After running permutations of functions, selectors, constants, etc. the S-Expression seems to be the most robust and simple method of implementing a DSL for MeshAlpha.io’s ION (the Rule Engine). A simple repeatable method signature provides > 80% of needed capabilities to query fact sets.
// this is a simple signature (pseudo code) that provides powerful functionality
type pseudoOperation = [
string, // operation
BaseTypes | PropertyQuery,
...(BaseTypes | PropertyQuery)[]
]
Given the above, I was armed with enough to create the first pass of the DSL, with VS-Code hinting by means of well defined Types and Type Guards in TypeScript. Below is a working POC of the DSL in ION-Query…
// rule-fact-query.json
{
person : {
type : "Person",
where : [
// NOTE* "and" is optional at root
"and",
// firstName is "John", "Jane", or "Jim"
[ "eq", { $self : "firstName"},...["John","Jane","Jim"]],
/*
* lastName matches (Regex) strings ending with variations of "smith" ,"Smith",
* "smithson", "Smithson"
*/
[ "mt", { $self : "lastName"},"[sS]mith(?:son)$"],
// age is greater or equal to 21
[ "gte", { $self : "age"},21]
]
},
address : {
type : "Address",
where : [
// join on personId between address and person
[ "eq", { $person : "personId"},{ $self : "personId"}],
// state is California
[ "eq", { $self : "state"},"CA"],
[
"or",
// city is in "Los Angeles", "Alameda", or "Culver City"

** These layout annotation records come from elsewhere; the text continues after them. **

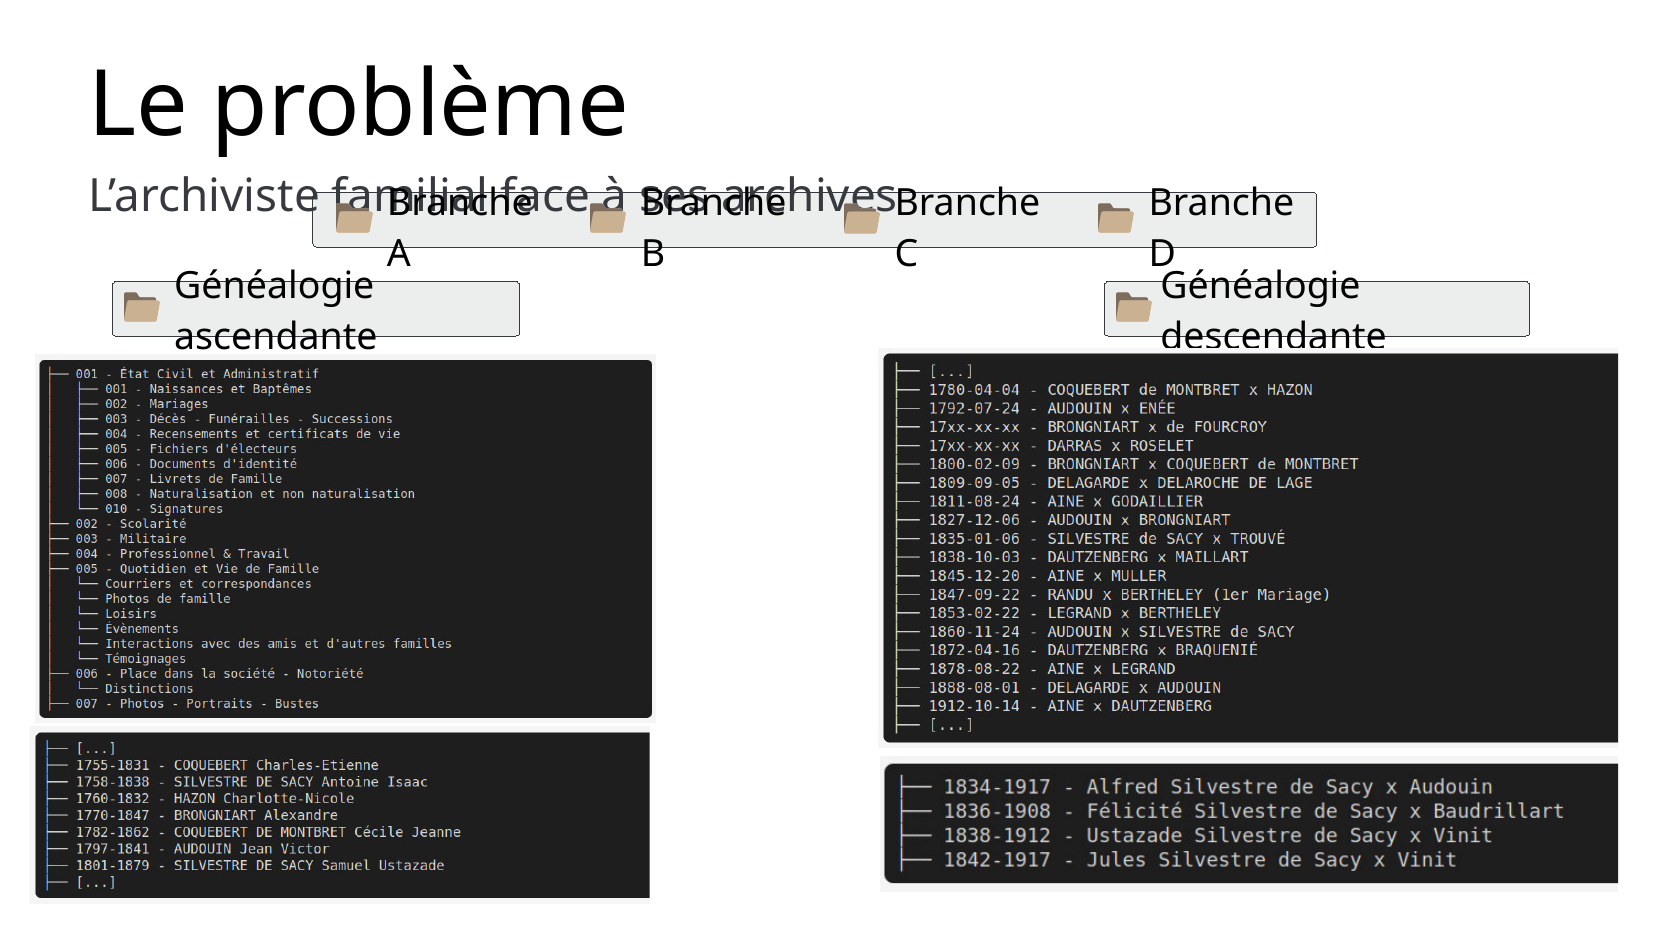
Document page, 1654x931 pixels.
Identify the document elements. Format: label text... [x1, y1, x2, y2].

text_box [1155, 192, 1166, 200]
picture [590, 200, 625, 236]
picture [1116, 289, 1145, 325]
title Le problème L’archiviste familial face à ses archives [88, 37, 1577, 193]
text_box Généalogie ascendante [159, 283, 520, 337]
picture [844, 200, 879, 237]
text_box Branche B [625, 200, 833, 253]
text_box Généalogie descendante [1145, 283, 1530, 337]
text_box [1001, 192, 1152, 248]
picture [1098, 200, 1133, 236]
picture [29, 726, 650, 904]
picture [879, 756, 1619, 892]
text_box [659, 192, 745, 200]
text_box [913, 192, 998, 200]
text_box Branche D [1133, 200, 1341, 253]
text_box [312, 192, 390, 248]
picture [878, 348, 1619, 748]
picture [336, 200, 372, 236]
text_box [1104, 281, 1163, 337]
picture [124, 289, 160, 325]
text_box [748, 192, 898, 248]
text_box [112, 281, 177, 337]
text_box Branche A [372, 200, 579, 253]
picture [35, 354, 656, 723]
text_box [647, 192, 658, 200]
text_box [1255, 192, 1317, 200]
text_box Branche C [879, 200, 1087, 253]
text_box [405, 192, 491, 200]
text_box [1167, 192, 1252, 200]
text_box [494, 192, 644, 248]
text_box [901, 192, 912, 200]
text_box [393, 192, 404, 200]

[ "in", { $self : "city"},["Los Angeles","Alameda","Culver City"]],
// addressLine1 starts with 10 or 40
[ "sw", { $self : "addressLine1"},10,40]
]
]
}
}
To be continued…
This was a very challenging exercise that will play a huge part in the creation of the ION-Query library. While this initial step is to prove the theory that a simple readable DSL could be written in JSON, TypeScript, and JavaScript (YAML will be added later), it opens the door to the next steps of supporting provided and custom functions, as well as prototyping the design for the actions supported when a query produces a result from a Fact Set.